Ma se è necessario mantenere vivo il dialogo politico e diplomatico tra Unione Europea, Stati membri e Stati extracomunitari, vi è anche un altro piano da considerare.
È infatti importante sottolineare come oggi la società civile stia facendo molto per alleviare le sofferenze dei migranti e dare una risposta concreta al problema. Tra le tante iniziative che sono nate in Italia e in Europa sono particolarmente degne di lode le sponsorship private dei rifugiati.
Si tratta di progetti finanziati da privati, e supportati in maniera diversa dai diversi Stati che li ospitano, attraverso i quali gli sponsor si impegnano a prendersi carico delle spese di ingresso, mantenimento e integrazione di un rifugiato, o di una famiglia di rifugiati, per un periodo di tempo.

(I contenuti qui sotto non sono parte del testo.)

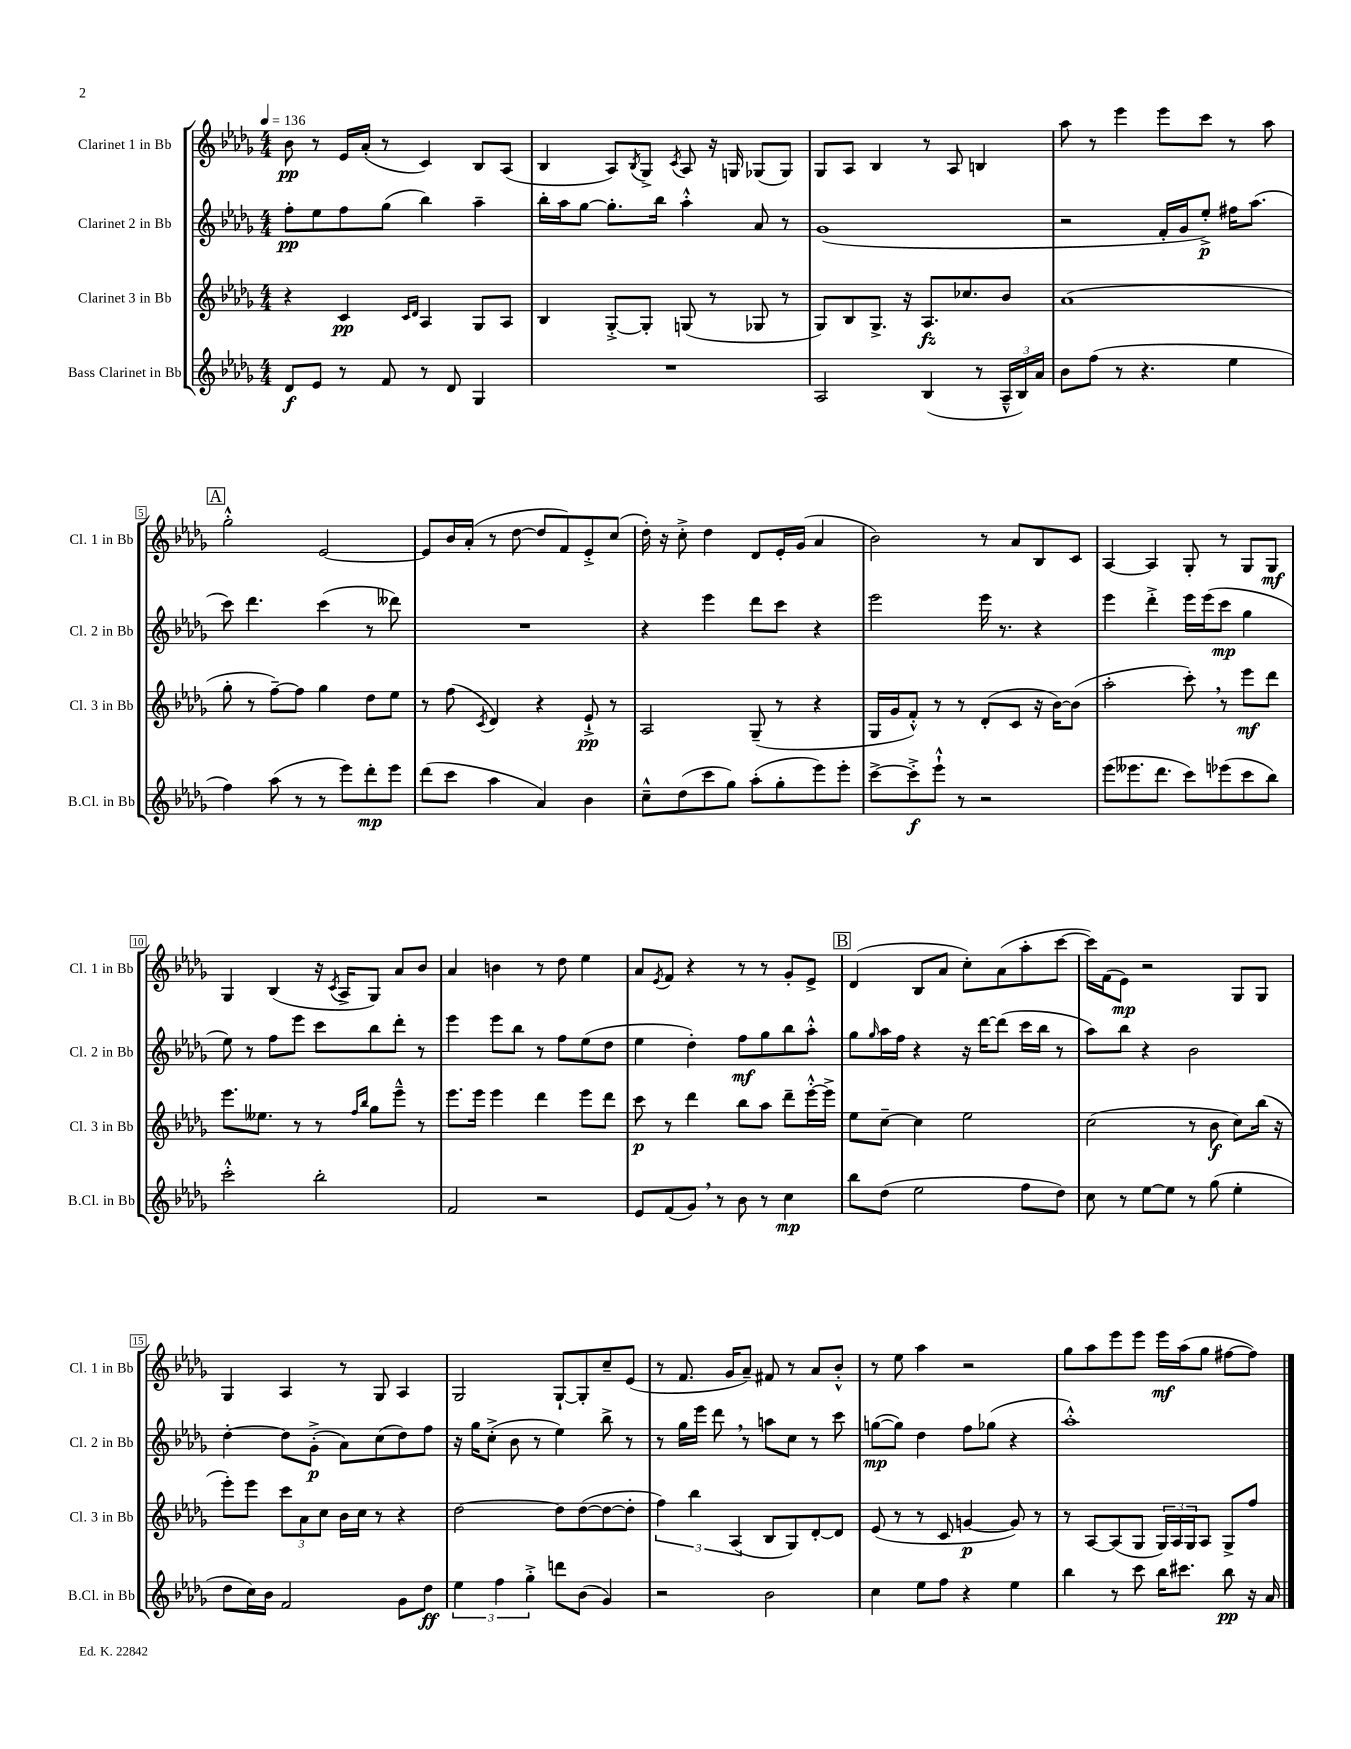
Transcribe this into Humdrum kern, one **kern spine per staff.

**kern	**kern	**kern	**kern
*staff4	*staff3	*staff2	*staff1
*clefG2	*clefG2	*clefG2	*clefG2
*k[b-e-a-d-g-]	*k[b-e-a-d-g-]	*k[b-e-a-d-g-]	*k[b-e-a-d-g-]
*M4/4	*M4/4	*M4/4	*M4/4
*MM136	*MM136	*MM136	*MM136
8d-	4r	8ff'	8b-
8e-	.	8ee-	8r
8r	4c	8ff	16e-
.	.	.	(16a-'
8f	.	(8gg-	8r
.	16qqc	.	.
.	16qqd-	.	.
8r	4A-	4bb-)	4c)
8d-	.	.	.
4G-	8G-	4aa-~	8B-
.	8A-	.	(8A-
=	=	=	=
1r	4B-	16bb-'	4B-
.	.	16aa-	.
.	.	[8gg-	.
.	[8G-'^	8.gg-']	8A-)
.	.	.	8qB-
.	8G-']	.	8G-^
.	.	16bb-	.
.	.	.	8qc
.	(8G	4aa-'^^	8A-
.	8r	.	16r
.	.	.	16G
.	8G-	8a-	(8G-
.	8r	8r	8G-)
=	=	=	=
2A-	8G-)	(1g-	8G-
.	8B-	.	8A-
.	8.G-^	.	4B-
.	16r	.	.
(4B-	8.A-	.	8r
.	.	.	8A-
.	8.cc-	.	.
8r	.	.	4B
24A-~^^	8b-	.	.
24B-)	.	.	.
24a-	.	.	.
=	=	=	=
8b-	(1a-	2r	8aa-
(8ff	.	.	8r
8r	.	.	4eee-
4.r	.	.	.
.	.	16f'	8eee-
.	.	16g-	.
.	.	8ee-'^)	8ccc
4ee-	.	16ff#	8r
.	.	(8.aa-	.
.	.	.	8aa-
=	=	=	=
4ff)	8gg-'	8ccc)	2gg-'^^
.	8r	4.ddd-	.
(8aa-	[8ff~)	.	.
8r	8ff]	.	.
8r	4gg-	(4ccc	[2e-
8eee-)	.	.	.
8ddd-'	8dd-	8r	.
8eee-	8ee-	8ddd--)	.
=	=	=	=
(8ddd-	8r	1r	8e-]
8ccc	(8ff	.	16b-
.	.	.	(16a-'
.	8qc	.	.
4aa-	4d-)	.	8r
.	.	.	[8dd-
4a-)	4r	.	8dd-]
.	.	.	8f)
4b-	8e-`^	.	8e-'^
.	8r	.	(8cc
=	=	=	=
8cc~^^	2A-	4r	16dd-')
.	.	.	16r
(8dd-	.	.	8cc'^
8ccc	.	4eee-	4dd-
8gg-)	.	.	.
(8aa-'	(8G-~	8ddd-	8d-
8gg-'	8r	8ccc	16e-'
.	.	.	(16g-
8eee-)	4r	4r	4a-
8eee-'	.	.	.
=	=	=	=
[8ccc^	16G-	2eee-	2b-)
.	16g-	.	.
8ccc'^]	8f'^^)	.	.
8eee-`^^	8r	.	.
8r	8r	.	.
2r	(8d-'	16eee-	8r
.	.	8.r	.
.	8c	.	8a-
.	16r	4r	8B-
.	[16b-)	.	.
.	(8b-]	.	8c
=	=	=	=
(8eee-	2aa-'	4eee-	[4A-
8.eee--	.	.	.
.	.	4ddd-'^	4A-]
8.ddd-	.	.	.
8ccc)	8ccc')	16eee-	8G-'
.	.	(16eee-	.
(8eee-	8r	8ccc	8r
8ccc	8eee-	4gg-	8G-
8bb-)	8ddd-	.	8G-
=	=	=	=
2ccc'^^	8.eee-	8ee-)	4G-
.	.	8r	.
.	8.ee--	.	.
.	.	8ff	(4B-
.	8r	8eee-	.
2bb-'	8r	8ccc	16r
.	.	.	8qc
.	.	.	16A-^
.	16qqff	.	.
.	16qqbb-	.	.
.	8gg-	8bb-	8G-)
.	8eee-~^^	8ddd-'	8a-
.	8r	8r	8b-
=	=	=	=
2f	8.eee-	4eee-	4a-
.	16eee-	.	.
.	4eee-	8eee-	4b
.	.	8bb-	.
2r	4ddd-	8r	8r
.	.	8ff	8dd-
.	8eee-	(8ee-	4ee-
.	8ddd-	8dd-	.
=	=	=	=
8e-	8ccc	4ee-	8a-
.	.	.	8qe-
(8f	8r	.	8f
8g-)	4ddd-	4dd-')	4r
8r	.	.	.
8b-	8bb-	8ff	8r
8r	8aa-	8gg-	8r
4cc	8ddd-~	8bb-	8g-'
.	[16eee-'^^	8aa-'^^	8e-^
.	16eee-^]	.	.
=	=	=	=
8bb-	8ee-	8gg-	(4d-
.	.	16qqgg-	.
(8dd-	[8cc~	16aa-	.
.	.	16ff	.
2ee-	4cc]	4r	8B-
.	.	.	8a-
.	2ee-	16r	8cc')
.	.	[16ddd-	.
.	.	(8ddd-]	(8a-
8ff	.	16ccc	8aa-'
.	.	16bb-	.
8dd-)	.	8r	[8ccc
=	=	=	=
8cc	(2cc	8aa-)	16ccc])
.	.	.	(16f
8r	.	8bb-	8e-)
[8ee-	.	4r	2r
8ee-]	.	.	.
8r	8r	2b-	.
(8gg-	8b-	.	.
4ee-'	8cc)	.	8G-
.	(16bb-	.	8G-
.	16r	.	.
=	=	=	=
8dd-	8eee-')	[4dd-'	4G-
16cc)	8eee-	.	.
16b-	.	.	.
2f	12ccc	8dd-]	4A-
.	12a-	.	.
.	.	(8g-'^	.
.	12cc	.	.
.	16b-	8a-)	8r
.	16cc	.	.
.	8r	(8cc	8G-
8g-	4r	8dd-)	4A-
8dd-	.	8ff	.
=	=	=	=
6ee-	[2dd-	16r	2G-
.	.	16gg-	.
.	.	(8cc'^	.
6ff	.	.	.
.	.	8b-	.
6gg-'^	.	.	.
.	.	8r	.
8ddd	8dd-]	4ee-)	[8G-`
(8b-	([8dd-	.	8G-']
4g-)	8dd-_	8bb-^	8cc~
.	8dd-']	8r	(8e-
=	=	=	=
2r	6ff)	8r	8r
.	.	16gg-	8.f
.	6bb-	.	.
.	.	16eee-	.
.	.	8ddd-	.
.	.	.	16g-
.	(6A-	.	.
.	.	8r	8a-~)
2b-	8B-	8aa	8f#
.	8G-)	8cc	8r
.	[8d-'	8r	8a-
.	8d-]	8ccc	8b-'^^
=	=	=	=
4cc	(8e-	([8gg	8r
.	8r	8gg])	8ee-
8ee-	8r	4dd-	4aa-
8ff	8c	.	.
4r	[4g	8ff	2r
.	.	(8gg-	.
4ee-	8g])	4r	.
.	8r	.	.
=	=	=	=
4bb-	8r	1aa-'^^)	8gg-
.	[8A-	.	8aa-
8r	(8A-]	.	8eee-
8ccc	8G-	.	8eee-
16bb-	24G-)	.	16eee-
.	24A-	.	.
8.ccc#	.	.	(16aa-
.	24G-	.	.
.	8A-	.	8gg-
8bb-	8G-^	.	[8ff#
16r	8ff	.	8ff#])
16a-	.	.	.
==	==	==	==
*-	*-	*-	*-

Tra i vari esperimenti al momento presenti in Europa, ricordiamo che l’Italia è all’avanguardia, grazie al progetto dei corridoi umanitari organizzati dalla Comunità di Sant’Egidio, che hanno permesso l’ingresso in Italia di tante famiglie straniere vulnerabili.
La strada delle sponsorship private è sicuramente un passo verso una sussidiarietà applicata all’immigrazione, e un modo di “percorrere strade diverse”, come suggerito ad agosto proprio da Mattarella.
Solo la valorizzazione della società civile può consentire alle comunità nazionali europei di sfruttare appieno anche le opportunità collegate al fenomeno migratorio.
È infatti allarmante il calo demografico italiano. Le previsioni dell’Istat delineano un quadro inquietante, con una popolazione italiana in netto calo (da 59,6 milioni nel 2020 a 47,6 milioni nel 2070) composta da sempre un maggior numero di persone anziane (si prevede un’età media di 50,7 anni nel 2050).
Queste cifre denunciano chiaramente che l’Italia sarà a breve un “Paese di vecchi”, senza giovani che si prenderanno cura di loro. Come avvenne dopo la seconda guerra mondiale in alcuni Paesi decimati dal conflitto, l’apertura all’immigrazione sarà uno tra gli elementi imprescindibili per la politica demografica.